How to simulate the SQL ROW_NUMBER function
Posted in Databases on Sep 27, 2005
If your RDBMS does not support the ROW_NUMBER function, it is still possible to write some queries without it. ROW_NUMBER operates over a partition of the result set, and returns a number for each row in a partition (it is possible to specify numbering schemes besides consecutive integers).
Ranking and windowing functions are available in Microsoft SQL Server 2005, and are part of the newer SQL standards. I expect it will be some time before MySQL implements them. I don’t know about other systems such as PostgreSQL and Firebird. It has been a long time since I worked with Oracle, so I’m unsure about it, and viewing the Oracle documentation requires an account I’m unwilling to create.

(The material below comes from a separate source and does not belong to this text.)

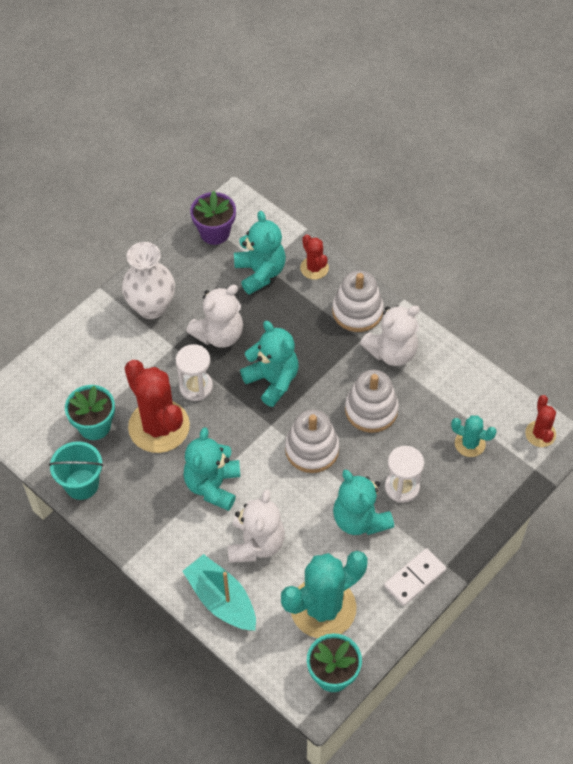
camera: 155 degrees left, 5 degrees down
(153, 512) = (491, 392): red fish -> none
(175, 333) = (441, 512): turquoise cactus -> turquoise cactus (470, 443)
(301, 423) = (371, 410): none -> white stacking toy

One easy solution is a temporary table with an identity (
AUTO_INCREMENT in MySQL) column. Insert into the temporary table, then select from it again and use the values from the identity column. This only works when the result set contains a single partition, but it works very well and is very efficient.

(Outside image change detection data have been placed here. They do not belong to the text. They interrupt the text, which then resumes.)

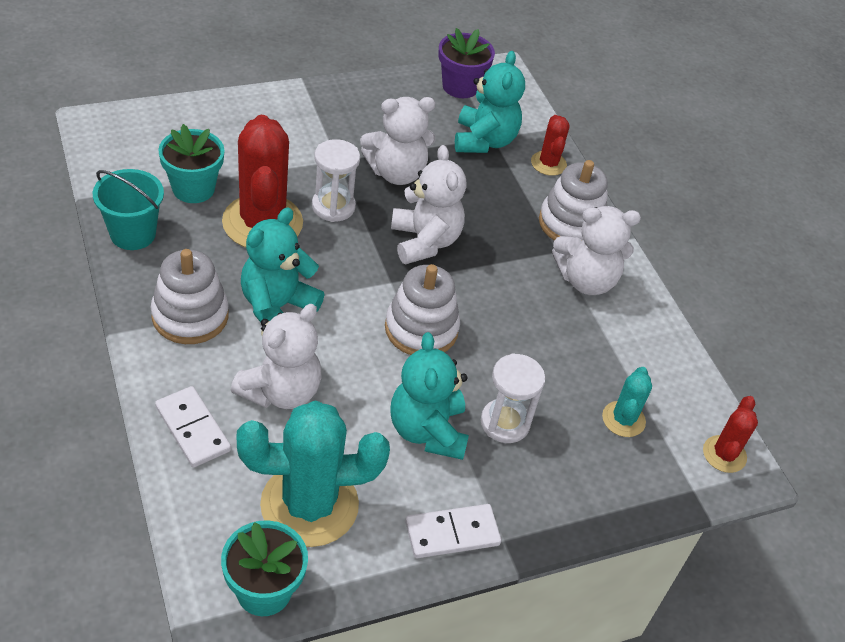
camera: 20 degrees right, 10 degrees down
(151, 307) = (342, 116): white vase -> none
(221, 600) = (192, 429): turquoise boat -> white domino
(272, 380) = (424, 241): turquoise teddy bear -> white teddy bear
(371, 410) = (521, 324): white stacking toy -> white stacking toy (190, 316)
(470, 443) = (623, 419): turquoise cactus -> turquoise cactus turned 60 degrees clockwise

If the data has multiple partitions, the solution is more complex. Here is one possible solution:
create table fruits ( type varchar(10) not null, variety varchar(20) not null, primary key(type, variety)); insert into fruits values ('apple', 'gala'), ('apple', 'fuji'), ('apple', 'limbertwig'), ('orange', 'valencia'), ('orange', 'navel'), ('pear', 'bradford'), ('pear', 'bartlett'), ('cherry', 'bing'), ('cherry', 'chelan'); select l.type, l.variety, count(*) as num from fruits as l left outer join fruits as r on l.type = r.type and l.variety >= r.variety group by l.type, l.variety; +--------+------------+-----+ | type | variety | num | +--------+------------+-----+ | apple | fuji | 1 | | apple | gala | 2 | | apple | limbertwig | 3 | | cherry | bing | 1 | | cherry | chelan | 2 | | orange | navel | 1 | | orange | valencia | 2 | | pear | bartlett | 1 | | pear | bradford | 2 | +--------+------------+-----+
Here I’ve partitioned the data by the
type column, so there are four partitions (apple, cherry, orange, pear). Notice the
num column starts at 1 for each partition and counts upward.
The drawback to this solution is the LEFT OUTER JOIN with the >= in the join condition. This effectively makes the join a CROSS JOIN, which is inefficient \( (O(n^2) \). It may be a good idea to avoid this except on small data sets.
Another option on MySQL, but only with the MyISAM and BDB storage engines, is to use an
AUTO_INCREMENT column as the second column in the primary key, which makes MySQL restart the numbering for each group.